There's a lot I should have liked about Pisqu.
Having been to Peru before where I had the pleasure of eating its interesting, diverse range of tasty dishes for two weeks, I looked at the menu with excitment.
On the menu there is Peru's trademark beer, Cusquena, and rare dishes comprising a whole selection of ingredients carefully thought through.
It opened in October, and the downstairs section is still being built and its upstairs interior is small and dominated by white colours.
But after arriving at the Rathbone Place restaurant at 7.30pm, I was dumbfounded to not receive my drink until just over an hour later.
And during this time my friend and I were not asked for our food orders until around 8.15pm.
I wish I could say it ended there.
Before my starter of Ceviche Pisqu (£10) arrived, I was given my side of Yucas chips (£5), which I sent back so it would be warm with my main meal.
Though I felt it was priced over the odds, the Ceviche was a really good dish, comprising sea bass, lime, coriander, tigers milk and sweet potato, a surprising addition that works perfectly with the sea bass.
Unfortunately, my main of Lomo a la parrilla (£20) arrived before my friend, Jim, had even received his starter sparking an awkward spell of exchanges.
The Lomo was a lovely tender beef fillet with pachamanca sauce and corn grain cake which, despite is pleasantries, I thought was too small to justify a price tag on the plus side of £20.
After finishing both my starter and main, my friend Jim was finally given his starter, but not the requested Inti Raymi Tiradito (£12).
He was instead given the Ceviche Pisqu but after so long had past, he surrendered the will to point out the mistake and tucked into his starter.
Following this was the best meal of the night, the Chicharron (£16), coming with an juicy confit pork belly, sweet potato and rocoto sauce.

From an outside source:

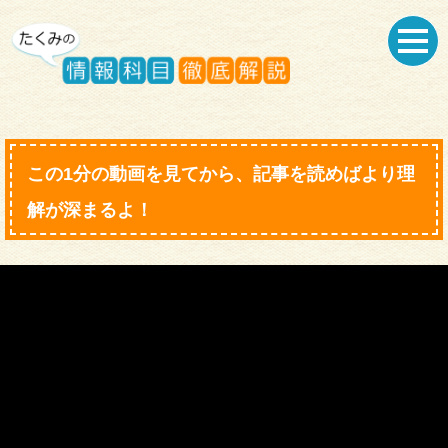
この1分の動画を見てから、記事を読めばより理
解が深まるよ！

Particularly disappointing was how I wasn't asked if I'd like another drink until around two hours after my first beer, which the waitress then forgot, and I had to ask for it again.
While opening new restaurants take hard work, they also take sufficient staff numbers and there appears to have been little thought given to ensuring diners are served in good time.
Considering the huge price it must be paying for a location in Fitzrovia why, I ask, could it not shell out of ensuring enough waiting staff?
When I got my drink I had a glass of Clef d'Argent Sauvignon Blanc (£7.50) which was a crisp choice, although it was disappointing there was only one Peruvian wine on the menu, Picasso (£46), which could only be ordered by the bottle.
For dessert, Jim and I opted for the Pisqu chocolate moose coming with Matcha ice cream and Amazonian chocolate with passion fruit - which all tasted much blander than the ingredients suggested.
Given Peru's popularity with tourists, especially in the last five years, there's a lot of potential at Pisqu to build a niche restaurant offering something a bit different.
But I'm amazed that, despite being over a month old, its owners hadn't appeared to give more thought to ensuring a better quality service.
Steep prices and long waiting times mean getwestlondon gives Pisqu two stars out of five.